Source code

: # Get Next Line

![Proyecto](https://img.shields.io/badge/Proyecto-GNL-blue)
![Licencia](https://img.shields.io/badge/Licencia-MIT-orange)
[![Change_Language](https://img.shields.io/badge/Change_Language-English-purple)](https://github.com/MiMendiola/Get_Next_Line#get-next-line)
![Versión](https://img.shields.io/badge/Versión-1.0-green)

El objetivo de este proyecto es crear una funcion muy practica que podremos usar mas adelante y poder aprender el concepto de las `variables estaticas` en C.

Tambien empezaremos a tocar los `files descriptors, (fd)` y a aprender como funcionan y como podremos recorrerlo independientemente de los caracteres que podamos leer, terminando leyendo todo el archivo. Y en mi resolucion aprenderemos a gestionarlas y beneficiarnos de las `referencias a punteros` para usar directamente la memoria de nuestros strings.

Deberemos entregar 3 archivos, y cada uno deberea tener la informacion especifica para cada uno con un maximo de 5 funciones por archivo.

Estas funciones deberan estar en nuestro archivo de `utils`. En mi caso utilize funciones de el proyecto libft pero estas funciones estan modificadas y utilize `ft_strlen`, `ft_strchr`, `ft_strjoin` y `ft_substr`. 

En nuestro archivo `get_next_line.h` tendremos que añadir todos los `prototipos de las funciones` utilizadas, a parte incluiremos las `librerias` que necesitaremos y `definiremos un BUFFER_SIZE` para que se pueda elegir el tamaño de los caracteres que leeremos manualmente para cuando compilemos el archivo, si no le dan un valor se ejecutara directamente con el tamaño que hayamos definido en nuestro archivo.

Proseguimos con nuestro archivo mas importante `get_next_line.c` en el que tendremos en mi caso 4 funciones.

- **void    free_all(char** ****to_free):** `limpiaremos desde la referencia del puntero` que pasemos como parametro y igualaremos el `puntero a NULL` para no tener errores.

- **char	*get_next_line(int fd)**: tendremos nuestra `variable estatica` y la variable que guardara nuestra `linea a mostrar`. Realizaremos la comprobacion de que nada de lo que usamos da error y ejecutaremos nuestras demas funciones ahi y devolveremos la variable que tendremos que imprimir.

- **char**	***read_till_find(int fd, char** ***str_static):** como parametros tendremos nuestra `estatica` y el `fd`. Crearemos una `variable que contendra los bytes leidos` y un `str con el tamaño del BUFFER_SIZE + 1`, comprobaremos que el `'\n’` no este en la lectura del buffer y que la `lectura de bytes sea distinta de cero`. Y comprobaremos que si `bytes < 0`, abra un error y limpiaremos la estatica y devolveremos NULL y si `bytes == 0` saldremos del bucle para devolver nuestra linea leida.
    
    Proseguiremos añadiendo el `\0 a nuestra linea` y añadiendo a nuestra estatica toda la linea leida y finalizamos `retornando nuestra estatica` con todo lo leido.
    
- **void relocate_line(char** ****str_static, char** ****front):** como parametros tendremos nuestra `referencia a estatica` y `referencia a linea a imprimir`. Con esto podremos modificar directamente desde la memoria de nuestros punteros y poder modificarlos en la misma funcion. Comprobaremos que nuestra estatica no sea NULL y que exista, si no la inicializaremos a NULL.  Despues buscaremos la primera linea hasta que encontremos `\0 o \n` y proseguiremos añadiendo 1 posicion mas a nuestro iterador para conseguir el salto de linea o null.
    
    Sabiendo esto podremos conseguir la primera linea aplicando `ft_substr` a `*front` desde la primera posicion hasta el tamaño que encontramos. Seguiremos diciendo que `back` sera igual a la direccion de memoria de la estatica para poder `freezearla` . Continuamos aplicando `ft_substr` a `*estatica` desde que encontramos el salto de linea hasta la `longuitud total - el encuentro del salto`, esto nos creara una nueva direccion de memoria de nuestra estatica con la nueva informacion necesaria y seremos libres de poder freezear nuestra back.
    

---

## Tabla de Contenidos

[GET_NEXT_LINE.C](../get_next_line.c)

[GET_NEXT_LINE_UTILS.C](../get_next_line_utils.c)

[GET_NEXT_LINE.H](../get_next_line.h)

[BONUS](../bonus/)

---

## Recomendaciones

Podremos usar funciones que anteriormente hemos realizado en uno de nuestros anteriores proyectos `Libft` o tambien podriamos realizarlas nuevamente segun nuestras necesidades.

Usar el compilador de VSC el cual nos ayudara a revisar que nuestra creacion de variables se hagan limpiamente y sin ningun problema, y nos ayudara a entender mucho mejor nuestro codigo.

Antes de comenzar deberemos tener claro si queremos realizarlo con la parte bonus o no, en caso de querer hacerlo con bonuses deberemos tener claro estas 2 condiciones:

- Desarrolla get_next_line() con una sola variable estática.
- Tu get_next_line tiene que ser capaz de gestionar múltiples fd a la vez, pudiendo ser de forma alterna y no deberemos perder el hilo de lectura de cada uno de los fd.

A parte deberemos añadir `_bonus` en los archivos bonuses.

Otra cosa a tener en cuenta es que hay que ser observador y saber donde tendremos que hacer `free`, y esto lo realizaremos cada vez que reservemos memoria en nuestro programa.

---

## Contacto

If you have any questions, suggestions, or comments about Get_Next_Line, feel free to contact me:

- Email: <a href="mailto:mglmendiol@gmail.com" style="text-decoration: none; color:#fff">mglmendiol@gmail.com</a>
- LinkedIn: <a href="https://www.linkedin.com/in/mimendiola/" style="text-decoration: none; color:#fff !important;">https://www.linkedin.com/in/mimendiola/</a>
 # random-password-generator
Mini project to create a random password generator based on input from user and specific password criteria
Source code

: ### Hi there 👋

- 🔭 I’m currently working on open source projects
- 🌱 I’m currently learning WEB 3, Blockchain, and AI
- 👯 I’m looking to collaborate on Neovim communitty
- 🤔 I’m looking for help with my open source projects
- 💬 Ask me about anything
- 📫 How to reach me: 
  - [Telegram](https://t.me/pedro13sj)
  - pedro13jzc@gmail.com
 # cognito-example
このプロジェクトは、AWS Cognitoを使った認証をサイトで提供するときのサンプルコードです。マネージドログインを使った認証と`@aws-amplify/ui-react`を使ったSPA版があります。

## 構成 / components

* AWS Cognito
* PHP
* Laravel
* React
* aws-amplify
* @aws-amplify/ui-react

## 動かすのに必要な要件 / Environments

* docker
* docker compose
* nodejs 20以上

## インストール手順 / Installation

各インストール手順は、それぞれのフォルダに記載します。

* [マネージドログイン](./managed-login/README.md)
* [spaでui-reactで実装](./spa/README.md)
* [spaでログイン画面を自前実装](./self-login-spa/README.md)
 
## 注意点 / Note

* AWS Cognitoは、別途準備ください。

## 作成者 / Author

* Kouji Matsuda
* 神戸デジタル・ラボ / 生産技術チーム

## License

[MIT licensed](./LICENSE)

**TASK REQUIREMENTS**
Retype the source of every item above verbatim, keeping each line, symbol, and link unchanged.

**EXPECTED ANSWER**
Source code

: # Get Next Line

![Proyecto](https://img.shields.io/badge/Proyecto-GNL-blue)
![Licencia](https://img.shields.io/badge/Licencia-MIT-orange)
[![Change_Language](https://img.shields.io/badge/Change_Language-English-purple)](https://github.com/MiMendiola/Get_Next_Line#get-next-line)
![Versión](https://img.shields.io/badge/Versión-1.0-green)

El objetivo de este proyecto es crear una funcion muy practica que podremos usar mas adelante y poder aprender el concepto de las `variables estaticas` en C.

Tambien empezaremos a tocar los `files descriptors, (fd)` y a aprender como funcionan y como podremos recorrerlo independientemente de los caracteres que podamos leer, terminando leyendo todo el archivo. Y en mi resolucion aprenderemos a gestionarlas y beneficiarnos de las `referencias a punteros` para usar directamente la memoria de nuestros strings.

Deberemos entregar 3 archivos, y cada uno deberea tener la informacion especifica para cada uno con un maximo de 5 funciones por archivo.

Estas funciones deberan estar en nuestro archivo de `utils`. En mi caso utilize funciones de el proyecto libft pero estas funciones estan modificadas y utilize `ft_strlen`, `ft_strchr`, `ft_strjoin` y `ft_substr`. 

En nuestro archivo `get_next_line.h` tendremos que añadir todos los `prototipos de las funciones` utilizadas, a parte incluiremos las `librerias` que necesitaremos y `definiremos un BUFFER_SIZE` para que se pueda elegir el tamaño de los caracteres que leeremos manualmente para cuando compilemos el archivo, si no le dan un valor se ejecutara directamente con el tamaño que hayamos definido en nuestro archivo.

Proseguimos con nuestro archivo mas importante `get_next_line.c` en el que tendremos en mi caso 4 funciones.

- **void    free_all(char** ****to_free):** `limpiaremos desde la referencia del puntero` que pasemos como parametro y igualaremos el `puntero a NULL` para no tener errores.

- **char	*get_next_line(int fd)**: tendremos nuestra `variable estatica` y la variable que guardara nuestra `linea a mostrar`. Realizaremos la comprobacion de que nada de lo que usamos da error y ejecutaremos nuestras demas funciones ahi y devolveremos la variable que tendremos que imprimir.

- **char**	***read_till_find(int fd, char** ***str_static):** como parametros tendremos nuestra `estatica` y el `fd`. Crearemos una `variable que contendra los bytes leidos` y un `str con el tamaño del BUFFER_SIZE + 1`, comprobaremos que el `'\n’` no este en la lectura del buffer y que la `lectura de bytes sea distinta de cero`. Y comprobaremos que si `bytes < 0`, abra un error y limpiaremos la estatica y devolveremos NULL y si `bytes == 0` saldremos del bucle para devolver nuestra linea leida.
    
    Proseguiremos añadiendo el `\0 a nuestra linea` y añadiendo a nuestra estatica toda la linea leida y finalizamos `retornando nuestra estatica` con todo lo leido.
    
- **void relocate_line(char** ****str_static, char** ****front):** como parametros tendremos nuestra `referencia a estatica` y `referencia a linea a imprimir`. Con esto podremos modificar directamente desde la memoria de nuestros punteros y poder modificarlos en la misma funcion. Comprobaremos que nuestra estatica no sea NULL y que exista, si no la inicializaremos a NULL.  Despues buscaremos la primera linea hasta que encontremos `\0 o \n` y proseguiremos añadiendo 1 posicion mas a nuestro iterador para conseguir el salto de linea o null.
    
    Sabiendo esto podremos conseguir la primera linea aplicando `ft_substr` a `*front` desde la primera posicion hasta el tamaño que encontramos. Seguiremos diciendo que `back` sera igual a la direccion de memoria de la estatica para poder `freezearla` . Continuamos aplicando `ft_substr` a `*estatica` desde que encontramos el salto de linea hasta la `longuitud total - el encuentro del salto`, esto nos creara una nueva direccion de memoria de nuestra estatica con la nueva informacion necesaria y seremos libres de poder freezear nuestra back.
    

---

## Tabla de Contenidos

[GET_NEXT_LINE.C](../get_next_line.c)

[GET_NEXT_LINE_UTILS.C](../get_next_line_utils.c)

[GET_NEXT_LINE.H](../get_next_line.h)

[BONUS](../bonus/)

---

## Recomendaciones

Podremos usar funciones que anteriormente hemos realizado en uno de nuestros anteriores proyectos `Libft` o tambien podriamos realizarlas nuevamente segun nuestras necesidades.

Usar el compilador de VSC el cual nos ayudara a revisar que nuestra creacion de variables se hagan limpiamente y sin ningun problema, y nos ayudara a entender mucho mejor nuestro codigo.

Antes de comenzar deberemos tener claro si queremos realizarlo con la parte bonus o no, en caso de querer hacerlo con bonuses deberemos tener claro estas 2 condiciones:

- Desarrolla get_next_line() con una sola variable estática.
- Tu get_next_line tiene que ser capaz de gestionar múltiples fd a la vez, pudiendo ser de forma alterna y no deberemos perder el hilo de lectura de cada uno de los fd.

A parte deberemos añadir `_bonus` en los archivos bonuses.

Otra cosa a tener en cuenta es que hay que ser observador y saber donde tendremos que hacer `free`, y esto lo realizaremos cada vez que reservemos memoria en nuestro programa.

---

## Contacto

If you have any questions, suggestions, or comments about Get_Next_Line, feel free to contact me:

- Email: <a href="mailto:mglmendiol@gmail.com" style="text-decoration: none; color:#fff">mglmendiol@gmail.com</a>
- LinkedIn: <a href="https://www.linkedin.com/in/mimendiola/" style="text-decoration: none; color:#fff !important;">https://www.linkedin.com/in/mimendiola/</a>
 # random-password-generator
Mini project to create a random password generator based on input from user and specific password criteria
Source code

: ### Hi there 👋

- 🔭 I’m currently working on open source projects
- 🌱 I’m currently learning WEB 3, Blockchain, and AI
- 👯 I’m looking to collaborate on Neovim communitty
- 🤔 I’m looking for help with my open source projects
- 💬 Ask me about anything
- 📫 How to reach me: 
  - [Telegram](https://t.me/pedro13sj)
  - pedro13jzc@gmail.com
 # cognito-example
このプロジェクトは、AWS Cognitoを使った認証をサイトで提供するときのサンプルコードです。マネージドログインを使った認証と`@aws-amplify/ui-react`を使ったSPA版があります。

## 構成 / components

* AWS Cognito
* PHP
* Laravel
* React
* aws-amplify
* @aws-amplify/ui-react

## 動かすのに必要な要件 / Environments

* docker
* docker compose
* nodejs 20以上

## インストール手順 / Installation

各インストール手順は、それぞれのフォルダに記載します。

* [マネージドログイン](./managed-login/README.md)
* [spaでui-reactで実装](./spa/README.md)
* [spaでログイン画面を自前実装](./self-login-spa/README.md)
 
## 注意点 / Note

* AWS Cognitoは、別途準備ください。

## 作成者 / Author

* Kouji Matsuda
* 神戸デジタル・ラボ / 生産技術チーム

## License

[MIT licensed](./LICENSE)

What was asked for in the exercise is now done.